Spatial grounding data:

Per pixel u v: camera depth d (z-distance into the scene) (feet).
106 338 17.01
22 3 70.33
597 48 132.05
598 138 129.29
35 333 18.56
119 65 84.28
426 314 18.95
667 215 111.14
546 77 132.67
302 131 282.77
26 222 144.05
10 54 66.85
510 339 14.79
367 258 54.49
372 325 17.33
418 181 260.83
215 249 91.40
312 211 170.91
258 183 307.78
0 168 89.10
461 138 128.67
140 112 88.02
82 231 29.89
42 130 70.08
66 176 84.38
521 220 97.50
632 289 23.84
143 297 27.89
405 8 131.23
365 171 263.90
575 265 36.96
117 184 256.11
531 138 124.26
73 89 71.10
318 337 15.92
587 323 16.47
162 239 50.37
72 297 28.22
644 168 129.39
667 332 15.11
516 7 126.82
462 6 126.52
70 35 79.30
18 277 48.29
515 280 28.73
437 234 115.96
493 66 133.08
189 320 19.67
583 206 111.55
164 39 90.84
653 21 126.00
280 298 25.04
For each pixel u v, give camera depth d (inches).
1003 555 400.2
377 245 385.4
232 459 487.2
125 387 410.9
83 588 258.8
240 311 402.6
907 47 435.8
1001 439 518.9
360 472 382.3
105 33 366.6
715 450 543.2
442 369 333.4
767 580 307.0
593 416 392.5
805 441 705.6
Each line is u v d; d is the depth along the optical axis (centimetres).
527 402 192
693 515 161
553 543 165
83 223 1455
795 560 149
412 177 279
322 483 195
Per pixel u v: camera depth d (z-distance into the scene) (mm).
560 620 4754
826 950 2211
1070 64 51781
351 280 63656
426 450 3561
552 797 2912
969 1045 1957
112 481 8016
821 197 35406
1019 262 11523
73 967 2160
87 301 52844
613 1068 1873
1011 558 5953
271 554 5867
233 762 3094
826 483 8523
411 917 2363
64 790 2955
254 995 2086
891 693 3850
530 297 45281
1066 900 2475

**Work to be completed**
Give only the lines from the one holding "302 131 282.77" through the one holding "531 138 124.26", each restated exactly as it appears above.

**Reply**
302 131 282.77
26 222 144.05
10 54 66.85
510 339 14.79
367 258 54.49
372 325 17.33
418 181 260.83
215 249 91.40
312 211 170.91
258 183 307.78
0 168 89.10
461 138 128.67
140 112 88.02
82 231 29.89
42 130 70.08
66 176 84.38
521 220 97.50
632 289 23.84
143 297 27.89
405 8 131.23
365 171 263.90
575 265 36.96
117 184 256.11
531 138 124.26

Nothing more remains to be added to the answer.